Scan the listing below and copy each line holding the word "consult".

● ● ●

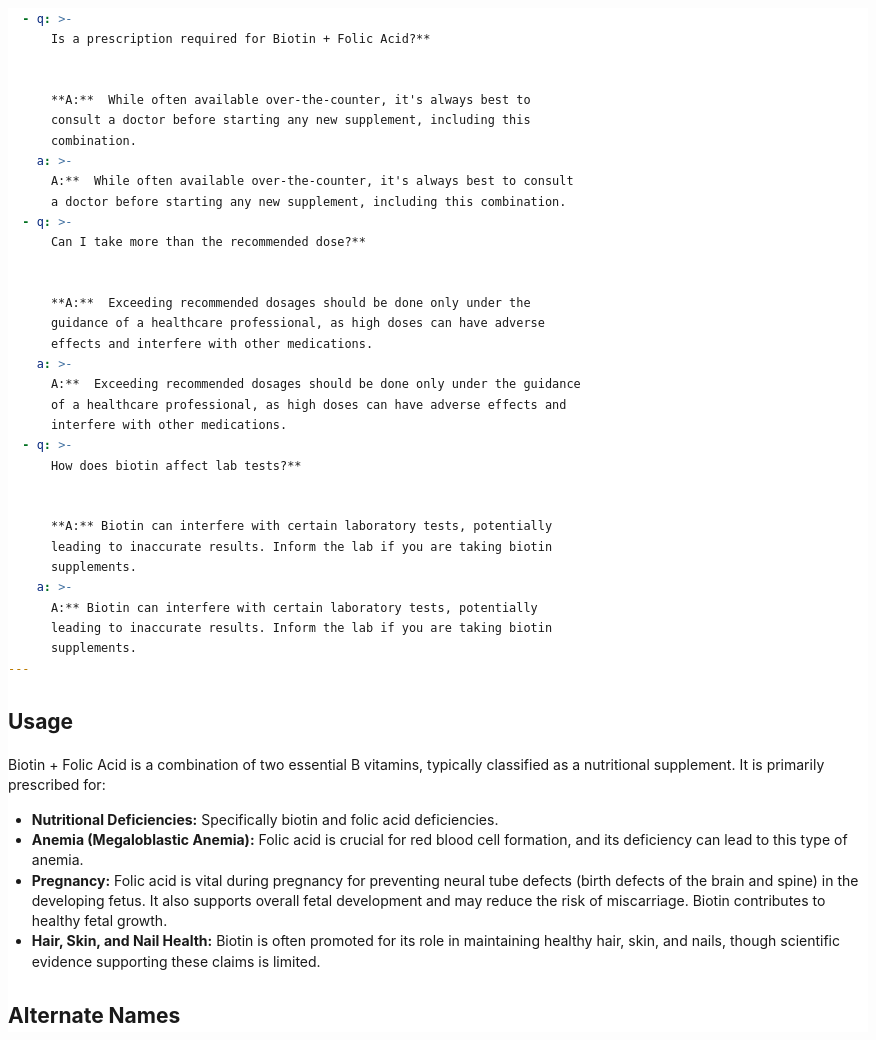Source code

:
 ```yaml
  - q: >-
      Is a prescription required for Biotin + Folic Acid?**


      **A:**  While often available over-the-counter, it's always best to
      consult a doctor before starting any new supplement, including this
      combination.
    a: >-
      A:**  While often available over-the-counter, it's always best to consult
      a doctor before starting any new supplement, including this combination.
  - q: >-
      Can I take more than the recommended dose?**


      **A:**  Exceeding recommended dosages should be done only under the
      guidance of a healthcare professional, as high doses can have adverse
      effects and interfere with other medications.
    a: >-
      A:**  Exceeding recommended dosages should be done only under the guidance
      of a healthcare professional, as high doses can have adverse effects and
      interfere with other medications.
  - q: >-
      How does biotin affect lab tests?**


      **A:** Biotin can interfere with certain laboratory tests, potentially
      leading to inaccurate results. Inform the lab if you are taking biotin
      supplements.
    a: >-
      A:** Biotin can interfere with certain laboratory tests, potentially
      leading to inaccurate results. Inform the lab if you are taking biotin
      supplements.
---
```

## **Usage**

Biotin + Folic Acid is a combination of two essential B vitamins, typically classified as a nutritional supplement. It is primarily prescribed for:

* **Nutritional Deficiencies:** Specifically biotin and folic acid deficiencies.
* **Anemia (Megaloblastic Anemia):** Folic acid is crucial for red blood cell formation, and its deficiency can lead to this type of anemia.
* **Pregnancy:** Folic acid is vital during pregnancy for preventing neural tube defects (birth defects of the brain and spine) in the developing fetus. It also supports overall fetal development and may reduce the risk of miscarriage.  Biotin contributes to healthy fetal growth.
* **Hair, Skin, and Nail Health:** Biotin is often promoted for its role in maintaining healthy hair, skin, and nails, though scientific evidence supporting these claims is limited.


## **Alternate Names**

● ● ●

### Result
      consult a doctor before starting any new supplement, including this
      A:**  While often available over-the-counter, it's always best to consult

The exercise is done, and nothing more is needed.